[INSTRUCTIONS TO FOLLOW] Give the listing again exactly, skipping any pictures it holds.

*** MATERIAL FOR THIS EXERCISE ***

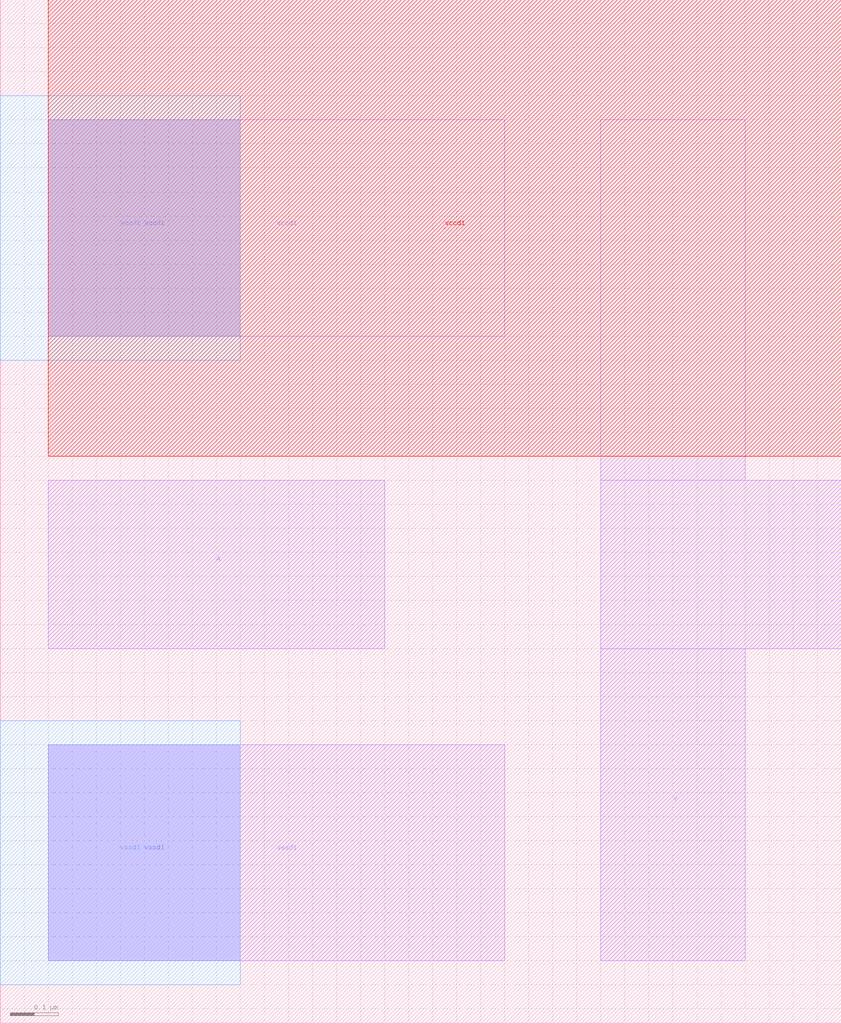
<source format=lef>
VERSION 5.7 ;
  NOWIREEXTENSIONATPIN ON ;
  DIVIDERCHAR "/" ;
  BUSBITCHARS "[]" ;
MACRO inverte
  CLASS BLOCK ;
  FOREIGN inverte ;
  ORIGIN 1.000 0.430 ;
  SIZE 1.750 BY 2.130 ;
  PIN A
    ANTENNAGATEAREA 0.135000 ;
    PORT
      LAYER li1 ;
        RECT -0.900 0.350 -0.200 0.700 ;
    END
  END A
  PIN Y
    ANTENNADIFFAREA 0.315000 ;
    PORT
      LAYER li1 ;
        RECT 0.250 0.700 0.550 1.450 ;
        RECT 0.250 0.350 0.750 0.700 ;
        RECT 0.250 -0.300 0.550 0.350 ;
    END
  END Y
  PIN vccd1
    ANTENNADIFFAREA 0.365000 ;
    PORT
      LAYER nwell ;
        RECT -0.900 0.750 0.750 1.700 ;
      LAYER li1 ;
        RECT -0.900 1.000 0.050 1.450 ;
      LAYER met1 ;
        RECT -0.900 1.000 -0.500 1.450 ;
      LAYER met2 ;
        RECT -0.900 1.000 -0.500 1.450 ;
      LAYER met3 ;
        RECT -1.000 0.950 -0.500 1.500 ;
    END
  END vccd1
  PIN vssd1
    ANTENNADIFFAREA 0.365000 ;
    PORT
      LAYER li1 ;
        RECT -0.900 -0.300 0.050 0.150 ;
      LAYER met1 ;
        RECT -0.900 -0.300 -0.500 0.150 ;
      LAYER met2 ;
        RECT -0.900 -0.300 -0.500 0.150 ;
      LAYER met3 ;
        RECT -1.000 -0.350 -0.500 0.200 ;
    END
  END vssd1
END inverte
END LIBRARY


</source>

*** End of MATERIAL FOR THIS EXERCISE ***

[EXERCISE ANSWER]
<source format=lef>
VERSION 5.7 ;
  NOWIREEXTENSIONATPIN ON ;
  DIVIDERCHAR "/" ;
  BUSBITCHARS "[]" ;
MACRO inverte
  CLASS BLOCK ;
  FOREIGN inverte ;
  ORIGIN 1.000 0.430 ;
  SIZE 1.750 BY 2.130 ;
  PIN A
    ANTENNAGATEAREA 0.135000 ;
    PORT
      LAYER li1 ;
        RECT -0.900 0.350 -0.200 0.700 ;
    END
  END A
  PIN Y
    ANTENNADIFFAREA 0.315000 ;
    PORT
      LAYER li1 ;
        RECT 0.250 0.700 0.550 1.450 ;
        RECT 0.250 0.350 0.750 0.700 ;
        RECT 0.250 -0.300 0.550 0.350 ;
    END
  END Y
  PIN vccd1
    ANTENNADIFFAREA 0.365000 ;
    PORT
      LAYER nwell ;
        RECT -0.900 0.750 0.750 1.700 ;
      LAYER li1 ;
        RECT -0.900 1.000 0.050 1.450 ;
      LAYER met1 ;
        RECT -0.900 1.000 -0.500 1.450 ;
      LAYER met2 ;
        RECT -0.900 1.000 -0.500 1.450 ;
      LAYER met3 ;
        RECT -1.000 0.950 -0.500 1.500 ;
    END
  END vccd1
  PIN vssd1
    ANTENNADIFFAREA 0.365000 ;
    PORT
      LAYER li1 ;
        RECT -0.900 -0.300 0.050 0.150 ;
      LAYER met1 ;
        RECT -0.900 -0.300 -0.500 0.150 ;
      LAYER met2 ;
        RECT -0.900 -0.300 -0.500 0.150 ;
      LAYER met3 ;
        RECT -1.000 -0.350 -0.500 0.200 ;
    END
  END vssd1
END inverte
END LIBRARY


</source>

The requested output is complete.